§ **TASK BRIEF**
Copy out the lines of the material that include the string "http".

________

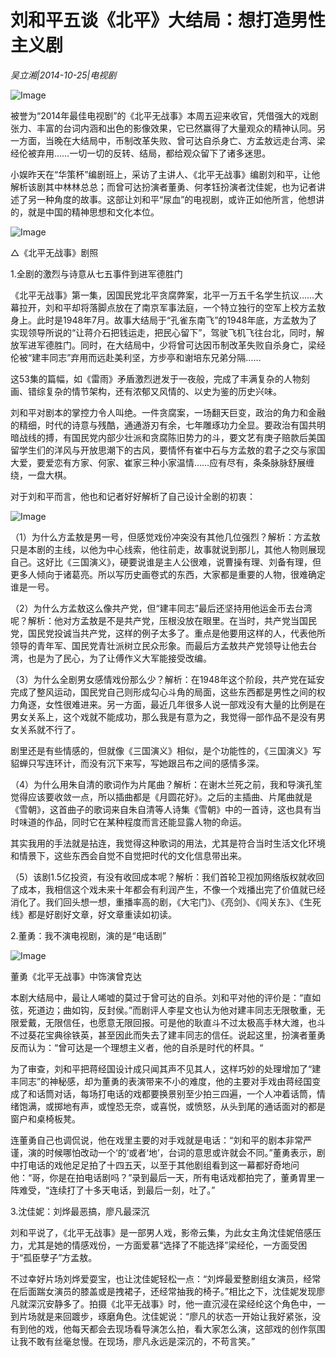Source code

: # 刘和平五谈《北平》大结局：想打造男性主义剧

*吴立湘|2014-10-25|电视剧*

![Image](http://p2.pstatp.com/large/pgc-image/1521528474358075c0941e4)

被誉为“2014年最佳电视剧”的《北平无战事》本周五迎来收官，凭借强大的戏剧张力、丰富的台词内涵和出色的影像效果，它已然赢得了大量观众的精神认同。另一方面，当晚在大结局中，币制改革失败、曾可达自杀身亡、方孟敖远走台湾、梁经伦被弃用……一切一切的反转、结局，都给观众留下了诸多迷思。

小娱昨天在“华策杯”编剧班上，采访了主讲人、《北平无战事》编剧刘和平，让他解析该剧其中林林总总；而曾可达扮演者董勇、何孝钰扮演者沈佳妮，也为记者讲述了另一种角度的故事。这部让刘和平“尿血”的电视剧，或许正如他所言，他想讲的，就是中国的精神思想和文化本位。

![Image](http://p2.pstatp.com/large/pgc-image/1521528474276c55de1eb3f)

△《北平无战事》剧照

1.全剧的激烈与诗意从七五事件到进军德胜门

《北平无战事》第一集，因国民党北平贪腐弊案，北平一万五千名学生抗议……大幕拉开，刘和平却将落脚点放在了南京军事法庭，一个特立独行的空军上校方孟敖身上。此时是1948年7月。故事大结局于“孔雀东南飞”的1948年底，方孟敖为了实现领导所说的“让蒋介石把钱运走，把民心留下”，驾驶飞机飞往台北，同时，解放军进军德胜门。同时，在大结局中，少将曾可达因币制改革失败自杀身亡，梁经伦被“建丰同志”弃用而远赴美利坚，方步亭和谢培东兄弟分隔……

这53集的篇幅，如《雷雨》矛盾激烈迸发于一夜般，完成了丰满复杂的人物刻画、错综复杂的情节架构，还有浓郁又风情的、以史为鉴的历史兴味。

刘和平对剧本的掌控力令人叫绝。一件贪腐案，一场翻天巨变，政治的角力和金融的精细，时代的诗意与残酷，通通游刃有余，七年雕琢功力全显。要政治有国共明暗战线的搏，有国民党内部少壮派和贪腐陈旧势力的斗，要文艺有庚子赔款后美国留学生们的洋风与开放思潮下的古风，要情怀有崔中石与方孟敖的君子之交与家国大爱，要爱恋有方家、何家、崔家三种小家温情……应有尽有，条条脉脉舒展缠绕，一盘大棋。

对于刘和平而言，他也和记者好好解析了自己设计全剧的初衷：

![Image](http://p2.pstatp.com/large/pgc-image/15215284742859b0fc5ed1f)

（1）为什么方孟敖是男一号，但感觉戏份冲突没有其他几位强烈？解析：方孟敖只是本剧的主线，以他为中心线索，他往前走，故事就说到那儿，其他人物则展现自己。这好比《三国演义》，硬要说谁是主人公很难，说曹操有理、刘备有理，但更多人倾向于诸葛亮。所以写历史画卷式的东西，大家都是重要的人物，很难确定谁是一号。

（2）为什么方孟敖这么像共产党，但“建丰同志”最后还坚持用他运金币去台湾呢？解析：他对方孟敖是不是共产党，压根没放在眼里。在当时，共产党当国民党，国民党投诚当共产党，这样的例子太多了。重点是他要用这样的人，代表他所领导的青年军、国民党青壮派树立民众形象。而最后方孟敖共产党领导让他去台湾，也是为了民心，为了让傅作义大军能接受改编。

（3）为什么全剧男女感情戏份那么少？解析：在1948年这个阶段，共产党在延安完成了整风运动，国民党自己则形成勾心斗角的局面，这些东西都是男性之间的权力角逐，女性很难进来。另一方面，最近几年很多人说一部戏没有大量的比例是在男女关系上，这个戏就不能成功，那么我是有意为之，我觉得一部作品不是没有男女关系就不行了。

剧里还是有些情感的，但就像《三国演义》相似，是个功能性的，《三国演义》写貂蝉只写连环计，而没有沉下来写，写她跟吕布之间的感情多深。

（4）为什么用朱自清的歌词作为片尾曲？解析：在谢木兰死之前，我和导演孔笙觉得应该要收敛一点，所以插曲都是《月圆花好》。之后的主插曲、片尾曲就是《雪朝》，这首曲子的歌词来自朱自清等人诗集《雪朝》中的一首诗，这也具有当时味道的作品，同时它在某种程度而言还能显露人物的命运。

其实我用的手法就是拈连，我觉得这种歌词的用法，尤其是符合当时生活文化环境和情景下，这些东西会自觉不自觉把时代的文化信息带出来。

（5）该剧1.5亿投资，有没有收回成本呢？解析：我们首轮卫视加网络版权就收回了成本，我相信这个戏未来十年都会有利润产生，不像一个戏播出完了价值就已经消化了。我们回头想一想，重播率高的剧，《大宅门》、《亮剑》、《闯关东》、《生死线》都是好剧好文章，好文章重读如初读。

2.董勇：我不演电视剧，演的是“电话剧”

![Image](http://p2.pstatp.com/large/pgc-image/15215284743058cadc8a5a8)

董勇《北平无战事》中饰演曾克达

本剧大结局中，最让人唏嘘的莫过于曾可达的自杀。刘和平对他的评价是：“直如弦，死道边；曲如钩，反封侯。”而剧评人李星文也认为他对建丰同志无限敬重，无限爱戴，无限信任，也愿意无限回报。可是他的耿直斗不过太极高手林大潍，也斗不过葵花宝典徐铁英，甚至因此而失去了建丰同志的信任。说起这里，扮演者董勇反而认为：“曾可达是一个理想主义者，他的自杀是时代的杯具。“

为了审查，刘和平把蒋经国设计成只闻其声不见其人，这样巧妙的处理增加了“建丰同志”的神秘感，却为董勇的表演带来不小的难度，他的主要对手戏由蒋经国变成了和话筒对话，每场打电话的戏都要换景别至少拍三四遍，一个人冲着话筒，情绪饱满，或掷地有声，或惶恐无奈，或喜悦，或愤怒，从头到尾的通话面对的都是窗户和桌椅板凳。

连董勇自己也调侃说，他在戏里主要的对手戏就是电话：“刘和平的剧本非常严谨，演的时候哪怕改动一个‘的’或者‘地’，台词的意思或许就会不同。”董勇表示，剧中打电话的戏他足足拍了十四五天，以至于其他剧组看到这一幕都好奇地问他：“哥，你是在拍电话剧吗？”录到最后一天，所有电话戏都拍完了，董勇胃里一阵难受，“连续打了十多天电话，到最后一刻，吐了。”

3.沈佳妮：刘烨最恶搞，廖凡最深沉

刘和平说了，《北平无战事》是一部男人戏，影帝云集，为此女主角沈佳妮倍感压力，尤其是她的情感戏份，一方面爱慕“选择了不能选择”梁经伦，一方面受困于“孤臣孽子”方孟敖。

不过幸好片场刘烨爱耍宝，也让沈佳妮轻松一点：“刘烨最爱整剧组女演员，经常在后面踹女演员的膝盖或是拽裙子，还经常抽我的椅子。”相比之下，沈佳妮发现廖凡就深沉安静多了。拍摄《北平无战事》时，他一直沉浸在梁经纶这个角色中，一到片场就是来回踱步，琢磨角色。沈佳妮说：“廖凡的状态一开始让我好紧张，没有到他的戏，他每天都会去现场看导演怎么拍，看大家怎么演，这部戏的创作氛围让我不敢有丝毫怠慢。在现场，廖凡永远是深沉的，不苟言笑。”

________

§ **RESULT OF THIS TASK**
![Image](http://p2.pstatp.com/large/pgc-image/1521528474358075c0941e4)
![Image](http://p2.pstatp.com/large/pgc-image/1521528474276c55de1eb3f)
![Image](http://p2.pstatp.com/large/pgc-image/15215284742859b0fc5ed1f)
![Image](http://p2.pstatp.com/large/pgc-image/15215284743058cadc8a5a8)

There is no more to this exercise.